#
Problem
of the Week

Problem
E and Solution

Diagonal
Distance

## Problem

Square \(ABCD\) has \(K\) on \(BC\), \(L\) on \(DC\), \(M\) on \(AD\), and \(N\) on \(AB\) such that \(KLMN\) forms a rectangle, \(\triangle AMN\) and \(\triangle LKC\) are congruent isosceles
triangles, and also \(\triangle MDL\)
and \(\triangle BNK\) are congruent
isosceles triangles. If the total area of the four triangles is \(50\) cm\(^2\), what is the length of \(MK\)?

## Solution

Let \(x\) represent the lengths of
the equal sides of \(\triangle AMN\)
and \(\triangle LKC\), and let \(y\) represent the lengths of the equal
sides of \(\triangle MDL\) and \(\triangle BNK\).

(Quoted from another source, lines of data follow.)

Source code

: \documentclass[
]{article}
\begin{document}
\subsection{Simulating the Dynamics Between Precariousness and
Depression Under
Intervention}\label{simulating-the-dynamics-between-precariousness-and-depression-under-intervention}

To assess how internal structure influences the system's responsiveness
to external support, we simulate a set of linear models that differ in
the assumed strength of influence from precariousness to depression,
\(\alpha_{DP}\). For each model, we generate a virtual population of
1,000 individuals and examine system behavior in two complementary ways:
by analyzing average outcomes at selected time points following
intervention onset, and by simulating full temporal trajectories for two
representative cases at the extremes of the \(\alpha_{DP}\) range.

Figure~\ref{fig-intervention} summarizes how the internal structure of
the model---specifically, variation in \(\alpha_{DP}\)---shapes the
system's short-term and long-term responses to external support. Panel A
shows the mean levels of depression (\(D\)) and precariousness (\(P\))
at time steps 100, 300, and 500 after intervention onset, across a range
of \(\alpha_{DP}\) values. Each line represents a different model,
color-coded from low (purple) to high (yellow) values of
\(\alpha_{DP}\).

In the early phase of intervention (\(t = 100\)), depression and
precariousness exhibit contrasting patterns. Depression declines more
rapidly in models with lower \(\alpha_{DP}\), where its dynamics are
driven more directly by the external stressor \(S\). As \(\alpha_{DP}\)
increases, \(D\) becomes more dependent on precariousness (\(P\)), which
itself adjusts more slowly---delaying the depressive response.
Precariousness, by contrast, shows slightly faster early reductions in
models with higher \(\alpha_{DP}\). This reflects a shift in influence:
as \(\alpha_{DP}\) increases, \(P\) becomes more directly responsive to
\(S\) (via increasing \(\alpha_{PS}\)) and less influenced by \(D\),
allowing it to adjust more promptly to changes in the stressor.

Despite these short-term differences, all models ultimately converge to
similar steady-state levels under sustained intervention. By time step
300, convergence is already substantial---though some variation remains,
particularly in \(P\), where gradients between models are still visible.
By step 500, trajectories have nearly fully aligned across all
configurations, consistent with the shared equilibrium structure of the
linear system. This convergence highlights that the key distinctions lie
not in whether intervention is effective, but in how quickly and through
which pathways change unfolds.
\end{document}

Thus, area \(\triangle AMN =\) area
\(\triangle LKC= \frac{1}{2} x^2\), and
area \(\triangle MDL =\) area \(\triangle BNK = \frac{1}{2} y^2\).

Therefore, the total area of the four triangles is equal to \(\frac{1}{2} x^2+\frac{1}{2} x^2+\frac{1}{2}
y^2+\frac{1}{2} y^2= x^2 + y^2\). Since we’re given that this
area is \(50\) cm\(^2\), we have \(x^2 + y^2 = 50\).

Three different solutions to find the length of \(MK\) are provided.

**Solution 1**

In \(\triangle AMN\), \(MN^2=AM^2+AN^2 = x^2+ x^2\), and in \(\triangle BNK\), \(NK^2=BN^2+BK^2= y^2+y^2\).

Since \(MK\) is a diagonal of
rectangle \(KLMN\), then by the
Pythagorean Theorem we have \[\begin{aligned}
MK^2 &=MN^2+NK^2\\
&=x^2+x^2+y^2+y^2\\
&=x^2+y^2+x^2+y^2\\
&=50+50\\
&=100
\end{aligned}\] Since \(MK>0\), we have \(MK= 10\) cm.

**Solution 2**

In \(\triangle AMN\), \(MN^2= x^2 + x^2=2x^2\). Therefore, \(MN=\sqrt{2}x\), since \(x >0\).

In \(\triangle BNK\), \(NK^2= y^2 + y^2= 2y^2\). Therefore, \(NK=\sqrt{2}y\), since \(y > 0\).

Since \(MK\) is a diagonal of
rectangle \(KLMN\), then by the
Pythagorean Theorem we have \[\begin{aligned}
MK^2&=MN^2+NK^2\\
&=(\sqrt{2}x)^2+(\sqrt{2}y)^2\\
&=2x^2+2y^2\\
&=2(x^2+y^2)\\
&=2(50)\\
&=100
\end{aligned}\] Since \(MK>0\), we have \(MK= 10\) cm.

**Solution 3**

We construct the line segment \(KP\), where \(P\) lies on \(AD\) such that \(KP\) is perpendicular to \(AD\).

Then \(APKB\) is a rectangle.
Furthermore, \(AP = BK = y\), \(PK = AB = x + y\), and \(PM = AM - AP = x - y\).

Since \(\triangle PKM\) is a
right-angled triangle, by the Pythagorean Theorem we have \[\begin{aligned}
MK^2&=PM^2+PK^2\\
&=(x-y)^2+(x+y)^2\\
&=x^2 - 2xy + y^2 + x^2 + 2xy + y^2\\
&=2x^2+2y^2\\
&=2(x^2+y^2)\\
&=2(50)\\
&=100
\end{aligned}\] Since \(MK>0\), we have \(MK= 10\) cm.